**Problem details:**
Your answer should be only the lines below from the one with "- Hence, found" to the one with "correct terms, and", repeated exactly, ends included.

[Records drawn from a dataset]
—————

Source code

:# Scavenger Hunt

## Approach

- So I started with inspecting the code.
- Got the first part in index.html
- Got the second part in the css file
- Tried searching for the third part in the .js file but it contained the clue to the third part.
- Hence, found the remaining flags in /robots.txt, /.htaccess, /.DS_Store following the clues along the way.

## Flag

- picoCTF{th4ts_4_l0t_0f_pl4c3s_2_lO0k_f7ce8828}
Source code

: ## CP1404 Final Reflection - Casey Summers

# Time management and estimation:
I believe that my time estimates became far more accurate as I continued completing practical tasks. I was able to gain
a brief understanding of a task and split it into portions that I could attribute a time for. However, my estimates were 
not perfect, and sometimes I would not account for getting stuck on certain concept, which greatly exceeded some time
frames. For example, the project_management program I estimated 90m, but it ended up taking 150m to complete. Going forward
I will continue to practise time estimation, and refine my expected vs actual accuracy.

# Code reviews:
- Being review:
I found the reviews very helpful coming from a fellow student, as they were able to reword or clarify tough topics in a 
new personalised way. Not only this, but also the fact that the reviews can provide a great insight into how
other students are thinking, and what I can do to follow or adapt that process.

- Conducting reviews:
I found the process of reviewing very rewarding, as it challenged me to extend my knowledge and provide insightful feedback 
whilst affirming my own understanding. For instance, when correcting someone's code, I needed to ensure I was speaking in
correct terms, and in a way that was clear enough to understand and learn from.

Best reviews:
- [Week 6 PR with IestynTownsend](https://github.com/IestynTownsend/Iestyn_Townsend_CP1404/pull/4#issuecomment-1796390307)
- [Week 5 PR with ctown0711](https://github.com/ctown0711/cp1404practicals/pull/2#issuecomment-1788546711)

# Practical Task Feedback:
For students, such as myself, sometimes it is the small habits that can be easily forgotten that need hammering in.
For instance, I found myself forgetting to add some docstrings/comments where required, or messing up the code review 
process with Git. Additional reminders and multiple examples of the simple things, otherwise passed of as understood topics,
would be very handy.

—————

**Response below:**
- Hence, found the remaining flags in /robots.txt, /.htaccess, /.DS_Store following the clues along the way.

## Flag

- picoCTF{th4ts_4_l0t_0f_pl4c3s_2_lO0k_f7ce8828}
Source code

: ## CP1404 Final Reflection - Casey Summers

# Time management and estimation:
I believe that my time estimates became far more accurate as I continued completing practical tasks. I was able to gain
a brief understanding of a task and split it into portions that I could attribute a time for. However, my estimates were 
not perfect, and sometimes I would not account for getting stuck on certain concept, which greatly exceeded some time
frames. For example, the project_management program I estimated 90m, but it ended up taking 150m to complete. Going forward
I will continue to practise time estimation, and refine my expected vs actual accuracy.

# Code reviews:
- Being review:
I found the reviews very helpful coming from a fellow student, as they were able to reword or clarify tough topics in a 
new personalised way. Not only this, but also the fact that the reviews can provide a great insight into how
other students are thinking, and what I can do to follow or adapt that process.

- Conducting reviews:
I found the process of reviewing very rewarding, as it challenged me to extend my knowledge and provide insightful feedback 
whilst affirming my own understanding. For instance, when correcting someone's code, I needed to ensure I was speaking in
correct terms, and in a way that was clear enough to understand and learn from.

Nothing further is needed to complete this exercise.